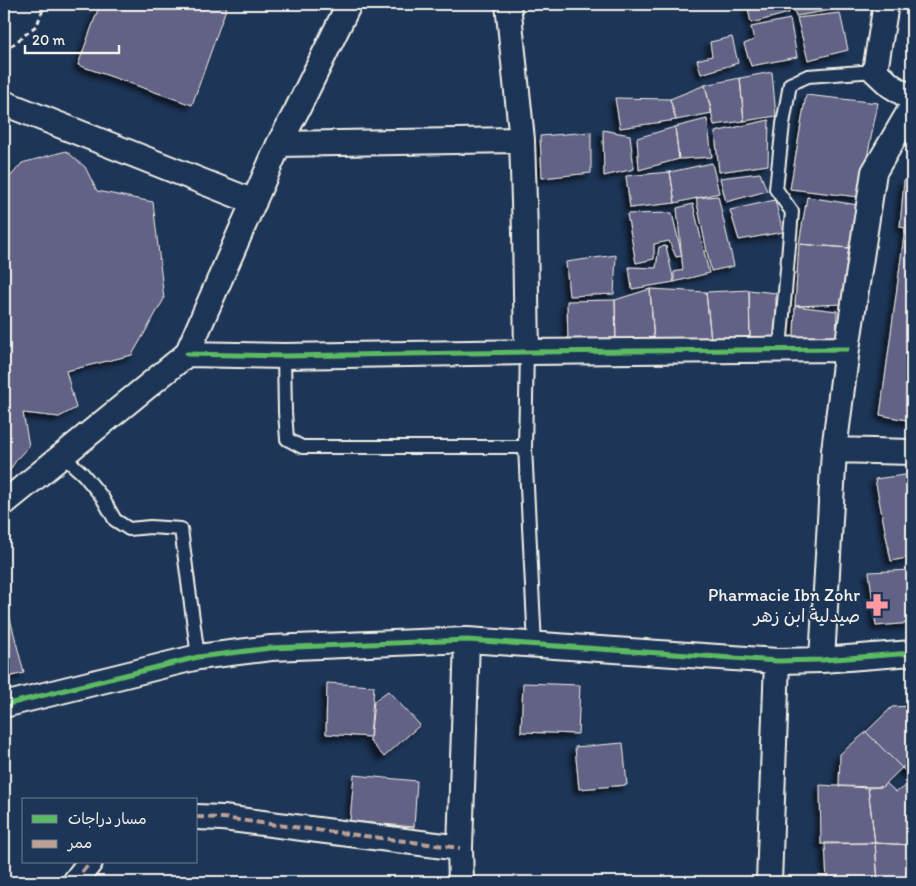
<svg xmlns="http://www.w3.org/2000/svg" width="916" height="886" font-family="Itim,'Playpen Sans Arabic',sans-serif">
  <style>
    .building { fill: #626286; stroke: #f4f1e8; filter: url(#shadow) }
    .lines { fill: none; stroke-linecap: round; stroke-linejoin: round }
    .lane-casing { stroke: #f4f1e8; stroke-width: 16 }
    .street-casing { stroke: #f4f1e8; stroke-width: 28 }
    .path { stroke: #f4f1e8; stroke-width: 3; stroke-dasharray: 5 4; stroke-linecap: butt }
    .lane { stroke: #1d3557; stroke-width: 12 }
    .street { stroke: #1d3557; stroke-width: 24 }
    .quiet { stroke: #bda197; stroke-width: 4; stroke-dasharray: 8 4; stroke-linecap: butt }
    .cycleway-casing { stroke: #1d3557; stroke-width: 8 }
    .cycleway { stroke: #5cba63; stroke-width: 5 }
    .labels { text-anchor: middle; stroke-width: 4; stroke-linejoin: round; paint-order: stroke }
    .poi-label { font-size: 18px; fill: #f4f1e8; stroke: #1d3557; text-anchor: end }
  </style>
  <defs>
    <filter id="shadow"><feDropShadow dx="-4.5" dy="4.5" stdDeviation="2.5" flood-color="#0009"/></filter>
  </defs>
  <rect width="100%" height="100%" fill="#1d3557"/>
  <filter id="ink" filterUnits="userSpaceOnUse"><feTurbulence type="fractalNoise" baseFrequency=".02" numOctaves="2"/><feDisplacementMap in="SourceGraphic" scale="10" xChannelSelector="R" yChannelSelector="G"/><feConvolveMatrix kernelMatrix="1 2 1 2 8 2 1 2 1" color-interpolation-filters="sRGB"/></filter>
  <g filter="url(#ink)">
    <path class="building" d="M100,4H221L227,6L192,105L78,65Z
      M747,4H785L789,13L751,23Z
      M792,4H835L837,9L796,16Z
      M840,13L848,50L808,60L797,18Z
      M790,19L797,57L751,66L744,44L754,40L751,27Z
      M732,37L738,63L701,74L697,60L712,56L710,42Z
      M772,72L776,116L744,121L740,78Z
      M740,78L744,121L714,125L705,85Z
      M705,85L712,113L676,120L670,99Z
      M806,95L878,103L859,197L790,189Z
      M615,98L670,99L676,120L620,128Z
      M707,119L712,157L679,159L675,127Z
      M769,120L768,165L719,172L715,132Z
      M675,127L679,159L639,170L637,138Z
      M603,130L630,135L634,169L604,176Z
      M591,132V173L542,178L540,136Z
      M911,132H912V421L880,415L905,228L900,227L904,180L912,178Z
      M66,151L85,167L97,191L153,202L164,299L132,355L66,371L76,408L59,417L23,413L29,446L17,459L4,479V184L22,163Z
      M712,163L719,193L675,203L670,172Z
      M670,172L675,203L630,208L626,176Z
      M760,173L767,191L726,202L720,178Z
      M718,196L734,266L711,271L696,198Z
      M807,197L858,205L849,248L799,244Z
      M775,200L783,232L739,240L730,210Z
      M693,204L709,273L674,282V272L683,270L677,208Z
      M672,213L682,256L676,257L669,241L654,244V259L636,263L627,214Z
      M799,244L849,248L843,304L795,306Z
      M666,246L674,282L632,289L629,267L656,268L659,247Z
      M616,255L614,294L569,296L566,262Z
      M650,289L706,292L711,340L654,342Z
      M650,289L654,342L616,344L615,300Z
      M749,290L776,293V337L750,341Z
      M749,290L750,341L711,340L706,292Z
      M615,300L616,344H568L567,301Z
      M795,306L837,311L836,340L794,337Z
      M912,474V557L891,561L875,479Z
      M912,570V623L876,626L869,572Z
      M4,595L24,673L4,678Z
      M327,683L374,686L370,737L326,734Z
      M523,683L580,685L578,734L521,732Z
      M388,691L420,725L384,757L370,741L374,701Z
      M912,706V758L902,768L866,732L892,707Z
      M866,732L902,768L882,787L839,786L840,754Z
      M623,743L627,785L579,789L575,747Z
      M912,758V778L902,768Z
      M354,775L417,781L414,827L350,821Z
      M886,783L896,792L908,785L912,789V845L875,843L868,788L882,787Z
      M820,785L868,788L875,843L821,844Z
      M825,843H875L878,882H827Z
      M875,843L912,845V882H878Z"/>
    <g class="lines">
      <defs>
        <path id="lane" d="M780,349L792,212L776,189L783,124L790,84L808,76L875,71
          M527,352L525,447L535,645
          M284,356L285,412L287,439L302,447H525
          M62,455L83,474L102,497L115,520L129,529L150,527L181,529L198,657"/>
        <path id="street" d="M508,4L522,140L525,232L527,352
          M886,4L875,71L890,85L912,99
          M4,103L254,202
          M279,144L522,140
          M187,354L284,356L527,352L847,349
          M834,450L912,452
          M4,503L187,354L279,144L297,110L349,4
          M822,660L834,450L847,349L874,172L912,107
          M4,705L198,657L271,648L467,640L777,661L822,660L912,653
          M196,817L223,818L460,848
          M75,882L90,862
          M461,882L460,848L467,640
          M769,882L777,661"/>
      </defs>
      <use href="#lane" class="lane-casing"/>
      <use href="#street" class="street-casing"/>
      <path class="path" d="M4,52L37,25L45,4"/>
      <use href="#lane" class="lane"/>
      <use href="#street" class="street"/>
      <path class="quiet" d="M196,817L223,818L460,848
        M75,882L90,862"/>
      <defs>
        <path id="cycleway" d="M187,354L284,356L527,352L847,349
          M4,705L198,657L271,648L467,640L777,661L822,660L912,653"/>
      </defs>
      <use href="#cycleway" class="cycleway-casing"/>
      <use href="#cycleway" class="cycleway"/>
    </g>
  </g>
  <defs>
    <symbol id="pharmacy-bare" viewBox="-9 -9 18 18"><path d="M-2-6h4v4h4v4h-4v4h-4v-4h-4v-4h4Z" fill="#ff9aa2" stroke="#1d3557" stroke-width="2.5" paint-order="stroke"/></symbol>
  </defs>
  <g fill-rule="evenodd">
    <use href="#pharmacy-bare" x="861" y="589" width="32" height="32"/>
  </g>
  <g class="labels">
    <g class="poi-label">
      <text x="860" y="601">Pharmacie Ibn Zohr<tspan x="860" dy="21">صيدلية ابن زهر</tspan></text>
    </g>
  </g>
  <rect width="916" height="886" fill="none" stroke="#1d3557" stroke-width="20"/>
  <rect x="10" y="10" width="896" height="866" fill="none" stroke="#f4f1e8" stroke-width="2" filter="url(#ink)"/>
  <rect x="22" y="798" width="175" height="65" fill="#1d3557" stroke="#738091"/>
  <rect x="32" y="815" width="25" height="8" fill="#5cba63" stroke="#738091"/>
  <text x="68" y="824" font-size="15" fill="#f4f1e8">مسار دراجات</text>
  <rect x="32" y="840" width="25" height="8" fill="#bda197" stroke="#738091"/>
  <text x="68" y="848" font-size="15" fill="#f4f1e8">ممر</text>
  <path d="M25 45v8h94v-8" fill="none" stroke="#f4f1e8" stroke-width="2.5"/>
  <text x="32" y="45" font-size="15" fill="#f4f1e8" stroke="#1d3557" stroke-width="4" paint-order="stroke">20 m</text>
</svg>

Task description - Please set down the lines above word for word and leave out the pictures.

Exercise response -
<svg xmlns="http://www.w3.org/2000/svg" width="916" height="886" font-family="Itim,'Playpen Sans Arabic',sans-serif">
  <style>
    .building { fill: #626286; stroke: #f4f1e8; filter: url(#shadow) }
    .lines { fill: none; stroke-linecap: round; stroke-linejoin: round }
    .lane-casing { stroke: #f4f1e8; stroke-width: 16 }
    .street-casing { stroke: #f4f1e8; stroke-width: 28 }
    .path { stroke: #f4f1e8; stroke-width: 3; stroke-dasharray: 5 4; stroke-linecap: butt }
    .lane { stroke: #1d3557; stroke-width: 12 }
    .street { stroke: #1d3557; stroke-width: 24 }
    .quiet { stroke: #bda197; stroke-width: 4; stroke-dasharray: 8 4; stroke-linecap: butt }
    .cycleway-casing { stroke: #1d3557; stroke-width: 8 }
    .cycleway { stroke: #5cba63; stroke-width: 5 }
    .labels { text-anchor: middle; stroke-width: 4; stroke-linejoin: round; paint-order: stroke }
    .poi-label { font-size: 18px; fill: #f4f1e8; stroke: #1d3557; text-anchor: end }
  </style>
  <defs>
    <filter id="shadow"><feDropShadow dx="-4.5" dy="4.5" stdDeviation="2.5" flood-color="#0009"/></filter>
  </defs>
  <rect width="100%" height="100%" fill="#1d3557"/>
  <filter id="ink" filterUnits="userSpaceOnUse"><feTurbulence type="fractalNoise" baseFrequency=".02" numOctaves="2"/><feDisplacementMap in="SourceGraphic" scale="10" xChannelSelector="R" yChannelSelector="G"/><feConvolveMatrix kernelMatrix="1 2 1 2 8 2 1 2 1" color-interpolation-filters="sRGB"/></filter>
  <g filter="url(#ink)">
    <path class="building" d="M100,4H221L227,6L192,105L78,65Z
      M747,4H785L789,13L751,23Z
      M792,4H835L837,9L796,16Z
      M840,13L848,50L808,60L797,18Z
      M790,19L797,57L751,66L744,44L754,40L751,27Z
      M732,37L738,63L701,74L697,60L712,56L710,42Z
      M772,72L776,116L744,121L740,78Z
      M740,78L744,121L714,125L705,85Z
      M705,85L712,113L676,120L670,99Z
      M806,95L878,103L859,197L790,189Z
      M615,98L670,99L676,120L620,128Z
      M707,119L712,157L679,159L675,127Z
      M769,120L768,165L719,172L715,132Z
      M675,127L679,159L639,170L637,138Z
      M603,130L630,135L634,169L604,176Z
      M591,132V173L542,178L540,136Z
      M911,132H912V421L880,415L905,228L900,227L904,180L912,178Z
      M66,151L85,167L97,191L153,202L164,299L132,355L66,371L76,408L59,417L23,413L29,446L17,459L4,479V184L22,163Z
      M712,163L719,193L675,203L670,172Z
      M670,172L675,203L630,208L626,176Z
      M760,173L767,191L726,202L720,178Z
      M718,196L734,266L711,271L696,198Z
      M807,197L858,205L849,248L799,244Z
      M775,200L783,232L739,240L730,210Z
      M693,204L709,273L674,282V272L683,270L677,208Z
      M672,213L682,256L676,257L669,241L654,244V259L636,263L627,214Z
      M799,244L849,248L843,304L795,306Z
      M666,246L674,282L632,289L629,267L656,268L659,247Z
      M616,255L614,294L569,296L566,262Z
      M650,289L706,292L711,340L654,342Z
      M650,289L654,342L616,344L615,300Z
      M749,290L776,293V337L750,341Z
      M749,290L750,341L711,340L706,292Z
      M615,300L616,344H568L567,301Z
      M795,306L837,311L836,340L794,337Z
      M912,474V557L891,561L875,479Z
      M912,570V623L876,626L869,572Z
      M4,595L24,673L4,678Z
      M327,683L374,686L370,737L326,734Z
      M523,683L580,685L578,734L521,732Z
      M388,691L420,725L384,757L370,741L374,701Z
      M912,706V758L902,768L866,732L892,707Z
      M866,732L902,768L882,787L839,786L840,754Z
      M623,743L627,785L579,789L575,747Z
      M912,758V778L902,768Z
      M354,775L417,781L414,827L350,821Z
      M886,783L896,792L908,785L912,789V845L875,843L868,788L882,787Z
      M820,785L868,788L875,843L821,844Z
      M825,843H875L878,882H827Z
      M875,843L912,845V882H878Z"/>
    <g class="lines">
      <defs>
        <path id="lane" d="M780,349L792,212L776,189L783,124L790,84L808,76L875,71
          M527,352L525,447L535,645
          M284,356L285,412L287,439L302,447H525
          M62,455L83,474L102,497L115,520L129,529L150,527L181,529L198,657"/>
        <path id="street" d="M508,4L522,140L525,232L527,352
          M886,4L875,71L890,85L912,99
          M4,103L254,202
          M279,144L522,140
          M187,354L284,356L527,352L847,349
          M834,450L912,452
          M4,503L187,354L279,144L297,110L349,4
          M822,660L834,450L847,349L874,172L912,107
          M4,705L198,657L271,648L467,640L777,661L822,660L912,653
          M196,817L223,818L460,848
          M75,882L90,862
          M461,882L460,848L467,640
          M769,882L777,661"/>
      </defs>
      <use href="#lane" class="lane-casing"/>
      <use href="#street" class="street-casing"/>
      <path class="path" d="M4,52L37,25L45,4"/>
      <use href="#lane" class="lane"/>
      <use href="#street" class="street"/>
      <path class="quiet" d="M196,817L223,818L460,848
        M75,882L90,862"/>
      <defs>
        <path id="cycleway" d="M187,354L284,356L527,352L847,349
          M4,705L198,657L271,648L467,640L777,661L822,660L912,653"/>
      </defs>
      <use href="#cycleway" class="cycleway-casing"/>
      <use href="#cycleway" class="cycleway"/>
    </g>
  </g>
  <defs>
    <symbol id="pharmacy-bare" viewBox="-9 -9 18 18"><path d="M-2-6h4v4h4v4h-4v4h-4v-4h-4v-4h4Z" fill="#ff9aa2" stroke="#1d3557" stroke-width="2.5" paint-order="stroke"/></symbol>
  </defs>
  <g fill-rule="evenodd">
    <use href="#pharmacy-bare" x="861" y="589" width="32" height="32"/>
  </g>
  <g class="labels">
    <g class="poi-label">
      <text x="860" y="601">Pharmacie Ibn Zohr<tspan x="860" dy="21">صيدلية ابن زهر</tspan></text>
    </g>
  </g>
  <rect width="916" height="886" fill="none" stroke="#1d3557" stroke-width="20"/>
  <rect x="10" y="10" width="896" height="866" fill="none" stroke="#f4f1e8" stroke-width="2" filter="url(#ink)"/>
  <rect x="22" y="798" width="175" height="65" fill="#1d3557" stroke="#738091"/>
  <rect x="32" y="815" width="25" height="8" fill="#5cba63" stroke="#738091"/>
  <text x="68" y="824" font-size="15" fill="#f4f1e8">مسار دراجات</text>
  <rect x="32" y="840" width="25" height="8" fill="#bda197" stroke="#738091"/>
  <text x="68" y="848" font-size="15" fill="#f4f1e8">ممر</text>
  <path d="M25 45v8h94v-8" fill="none" stroke="#f4f1e8" stroke-width="2.5"/>
  <text x="32" y="45" font-size="15" fill="#f4f1e8" stroke="#1d3557" stroke-width="4" paint-order="stroke">20 m</text>
</svg>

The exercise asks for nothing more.